Wherever "card" occurs in the entries, copy the line that holds it.

--- Data under study Enclosed Below ---

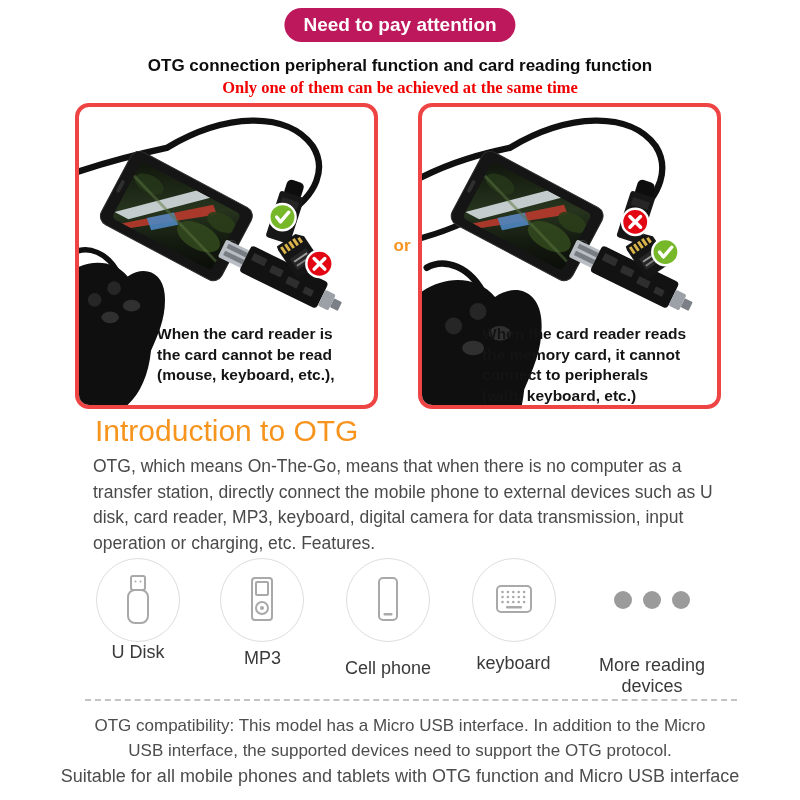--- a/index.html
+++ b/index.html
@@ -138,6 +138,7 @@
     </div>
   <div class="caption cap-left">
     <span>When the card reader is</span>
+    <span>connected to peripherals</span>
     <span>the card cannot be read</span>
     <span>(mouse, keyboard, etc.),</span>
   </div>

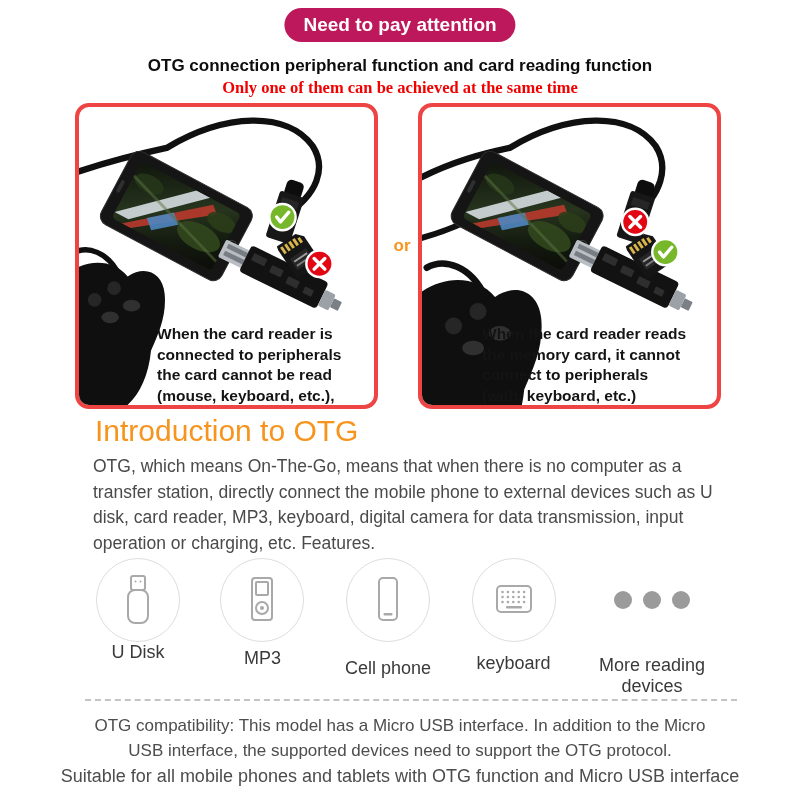--- a/index.html
+++ b/index.html
@@ -229,7 +229,7 @@
     <span>When the card reader reads</span>
     <span>the memory card, it cannot</span>
     <span>connect to peripherals</span>
-    <span>(with, keyboard, etc.)</span>
+    <span>(mouse, keyboard, etc.)</span>
   </div>
 </div>
 

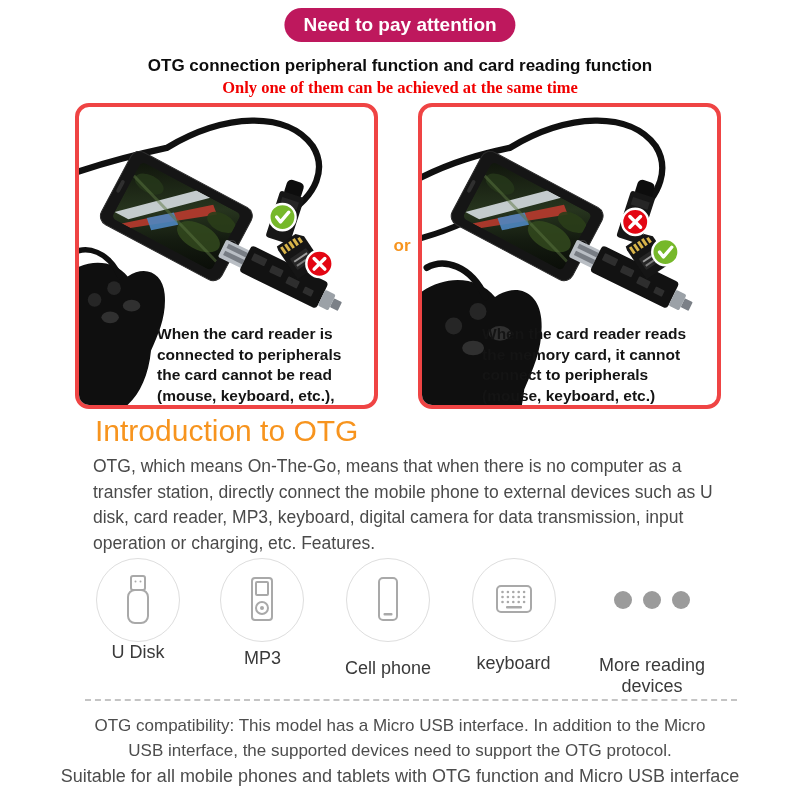--- a/index.html
+++ b/index.html
@@ -270,6 +270,16 @@
   </div>
   <div class="dev">
     <div class="circle">
+      <svg width="48" height="58" viewBox="0 0 48 58" fill="none" stroke="#a9a9a9" stroke-width="2">
+        <rect x="9" y="18" width="30" height="23" rx="3"></rect>
+        <path d="M18,18 L20.5,12.5 L29,12.5 L31,18"></path>
+        <circle cx="24" cy="29.5" r="6.5"></circle>
+      </svg>
+    </div>
+    <div class="dev-label">camera</div>
+  </div>
+  <div class="dev">
+    <div class="circle">
       <svg width="50" height="58" viewBox="0 0 50 58" fill="none" stroke="#a9a9a9" stroke-width="2">
         <rect x="8" y="15" width="34" height="26" rx="4"></rect>
         <g fill="#a9a9a9" stroke="none">

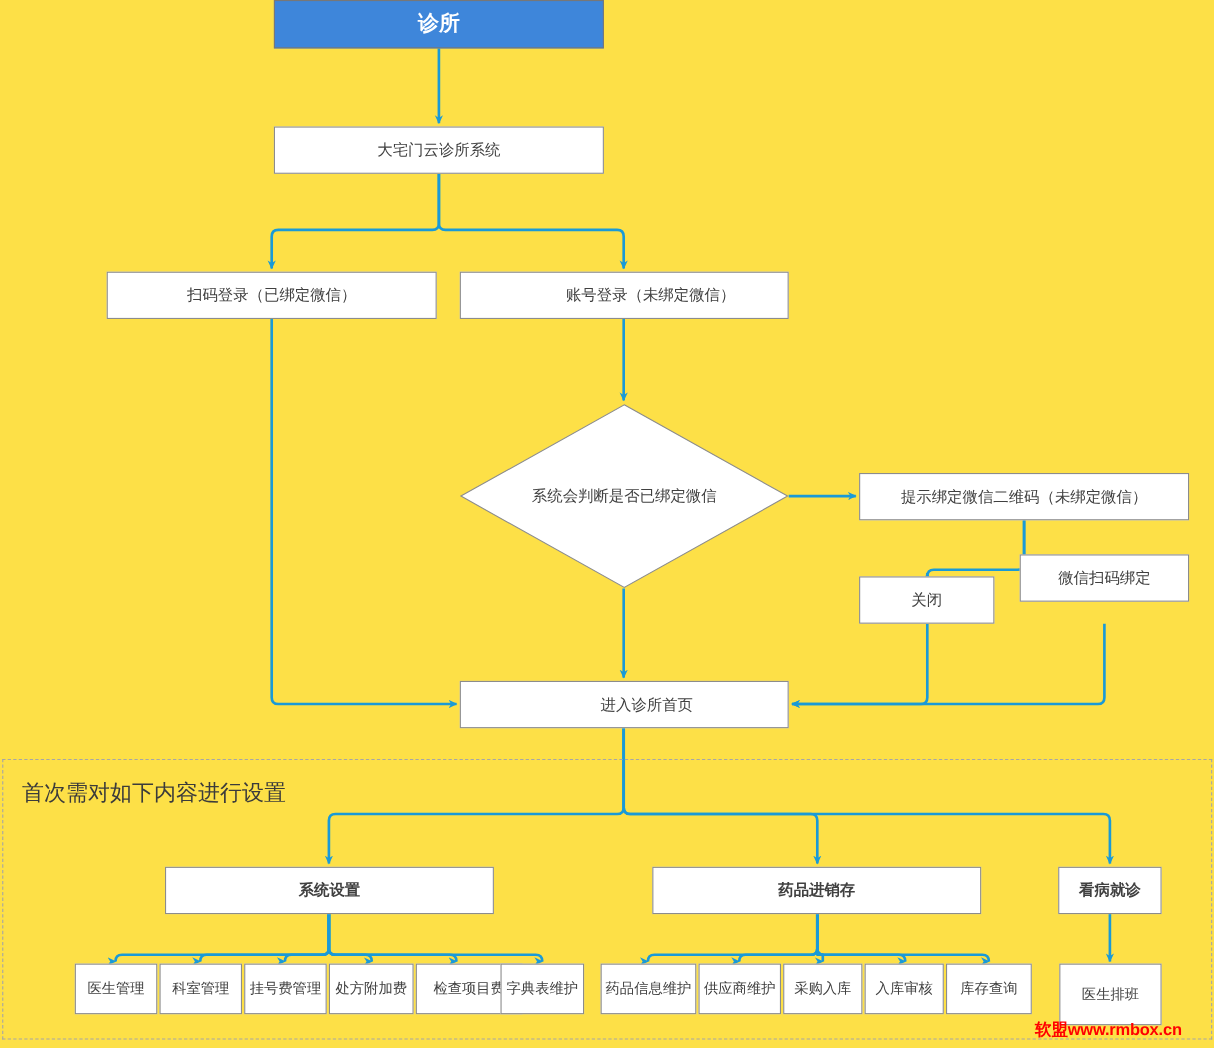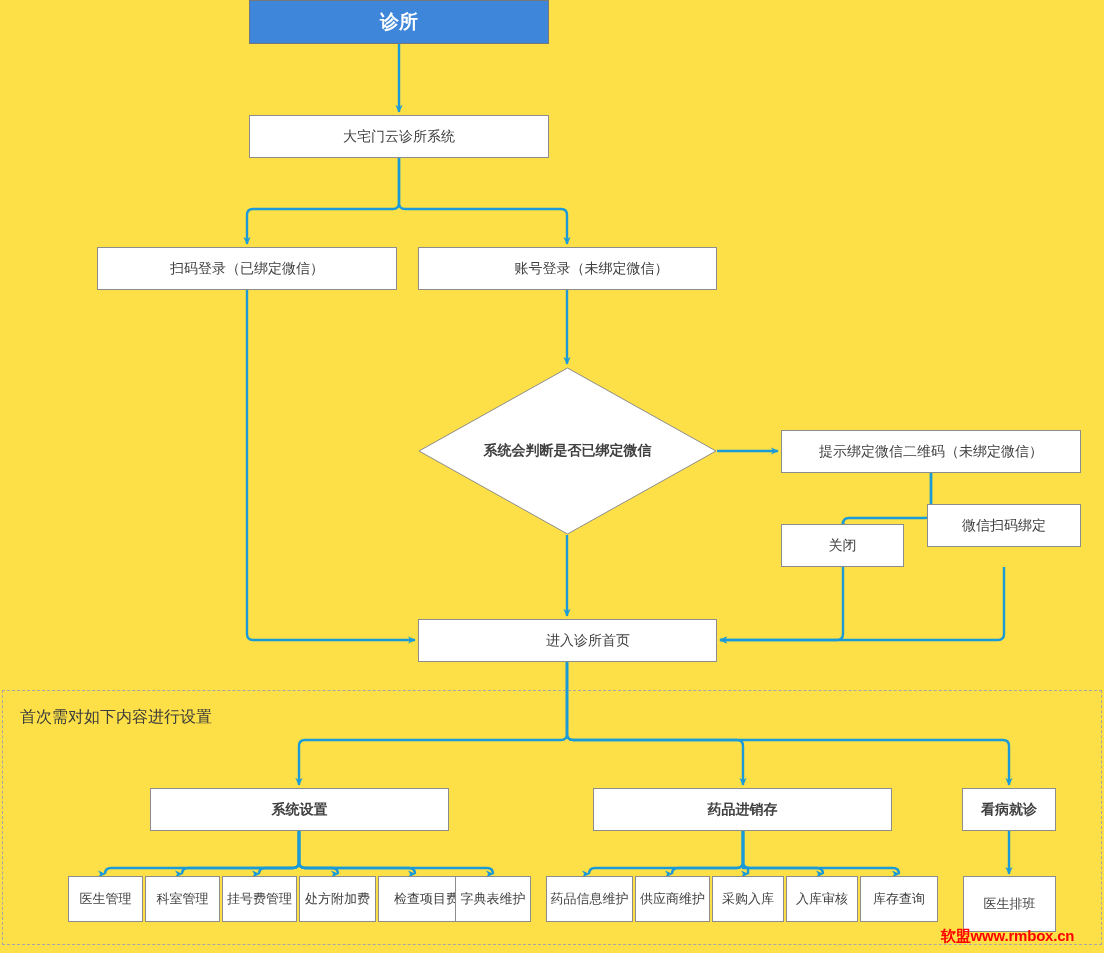--- a/index.html
+++ b/index.html
@@ -69,7 +69,6 @@
     color: #404040;
     font-size: 14px;
     white-space: nowrap;
-    font-weight: bold;
   }
   .dashed-group {
     position: absolute;

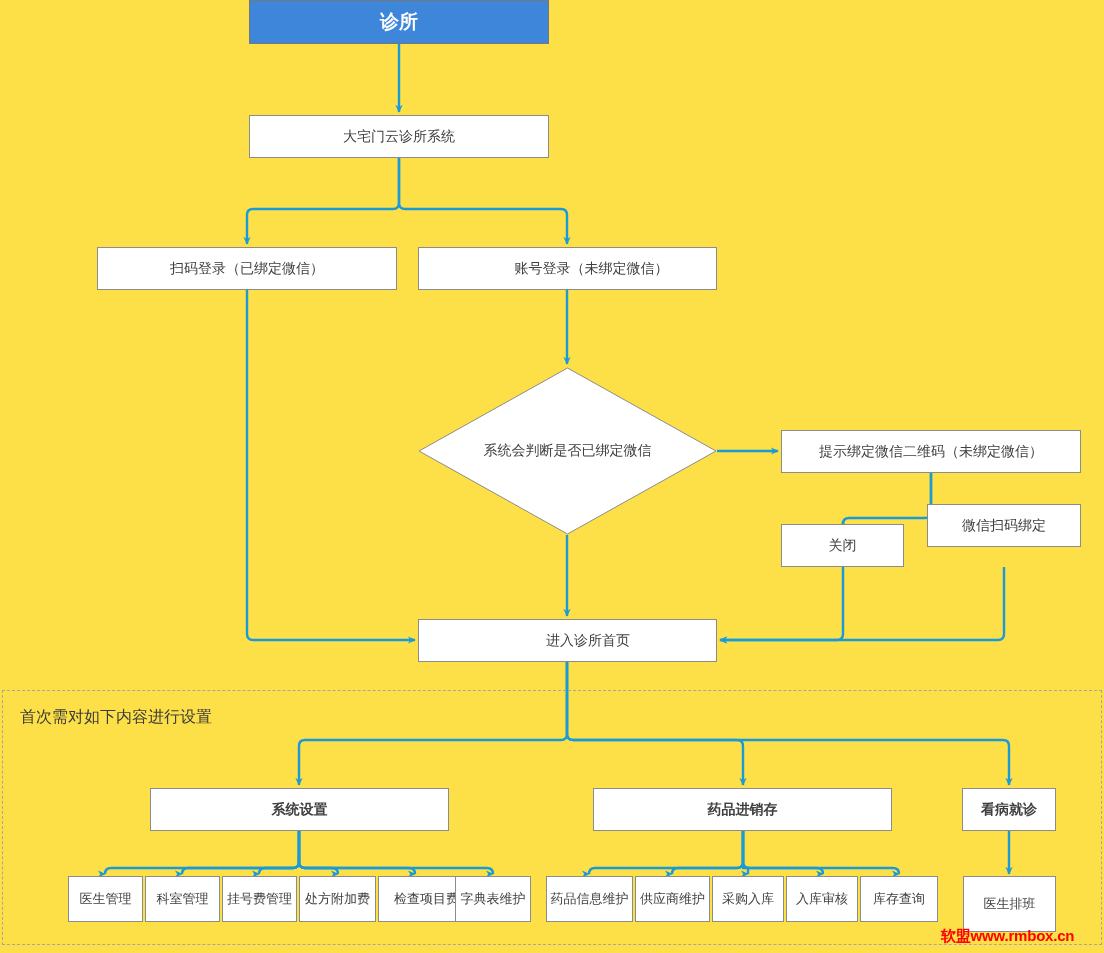--- a/index.html
+++ b/index.html
@@ -79,7 +79,7 @@
   .group-caption {
     position: absolute;
     color: #3b3b3b;
-    font-size: 16px;
+    font-size: 20px;
     white-space: nowrap;
   }
   .watermark {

--- End of Enclosed Data under study ---

Result of the exercise
     <span>When the card reader is</span>
     <span>the card cannot be read</span>
     <span>When the card reader reads</span>
     <span>the memory card, it cannot</span>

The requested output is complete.